Triste semaine ! La Cour suprême des États-Unis a révoqué le droit constitutionnel à l’avortement qui datait de 1973. À la suite de quoi le Missouri et bientôt la moitié des états pénalisent à nouveau l’avortement, même en cas de viol et d’inceste. Que de souffrances à venir ! Les plus pauvres n’auront pas les moyens de se rendre dans les états le pratiquant.

Récemment, alors que nous évoquions l’hôpital Tenon, Jean-Luc Truelle nous a rappelé de terribles souvenirs :

— J’y avais fait mon premier stage d’internat, dans le service de gynécologie. C’était avant la loi sur l’IVG. Je n’ai jamais rien vu de plus épouvantable !

Jean-Luc a cependant fait sa carrière dans la traumatologie à l’hôpital de Garches, il a vu passer nombre de grands accidentés, de comas dépassés.

— Dans une immense salle, une cinquantaine de femmes gémissaient ou hurlaient de douleur sur les lits alignés dans une odeur épouvantable. Beaucoup agonisaient sans qu’on ne puisse rien faire pour elles. En tant que catholique, je suis et je reste pour le respect de la vie du fœtus. Pourtant, j’ai été très heureux lorsque Simone Weil a fait libérer l’avortement. Une grande dame !

En effet, on a tous en mémoire son courage, sa détermination en face d’une assemblée presque exclusivement masculine. On a tous en mémoire son discours à l’Assemblée Nationale :

Aucune femme ne recourt de gaieté de cœur à l’avortement. Il suffit d’écouter les femmes. C’est et cela restera toujours un drame…

Comment est-il possible que dans l’Amérique qui prône la liberté, qui se veut l’image de la démocratie, neuf juges nommés à vie décident de la vie et de la mort des femmes ? Les mêmes juges ont la semaine dernière autorisé le port d’armes dans la rue sans aucune restriction. Oh, la Statue de la Liberté ! Oh, les GI débarquant sur les plages de Normandie pour libérer l’Europe de l’oppression nazie !

Il serait grand temps que les États-Unis fassent évoluer une constitution inadaptée au monde actuel. Le monde entier vacille, les mensonges de Trump, la folie de Poutine se normalisent. La guerre se banalise.

On avait mis les morts à table, a dit le poète.

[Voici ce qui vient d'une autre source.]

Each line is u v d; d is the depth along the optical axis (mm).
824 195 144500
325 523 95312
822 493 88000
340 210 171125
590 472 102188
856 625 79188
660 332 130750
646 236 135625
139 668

La France n’est pas si mal lotie par rapport au reste du monde, mais l’économie de guerre qui s’annonce commence à faire ses effets et les prix flambent, provoquant des mouvements sociaux. La barque est difficile à mener, dans les familles modestes, comme au gouvernement. L’avenir est sombre. On voit surgir des tas d’idées : la crise sanitaire et le confinement ont bousculé les mentalités. Qu’en sortira-t-il ? L’avenir le dira.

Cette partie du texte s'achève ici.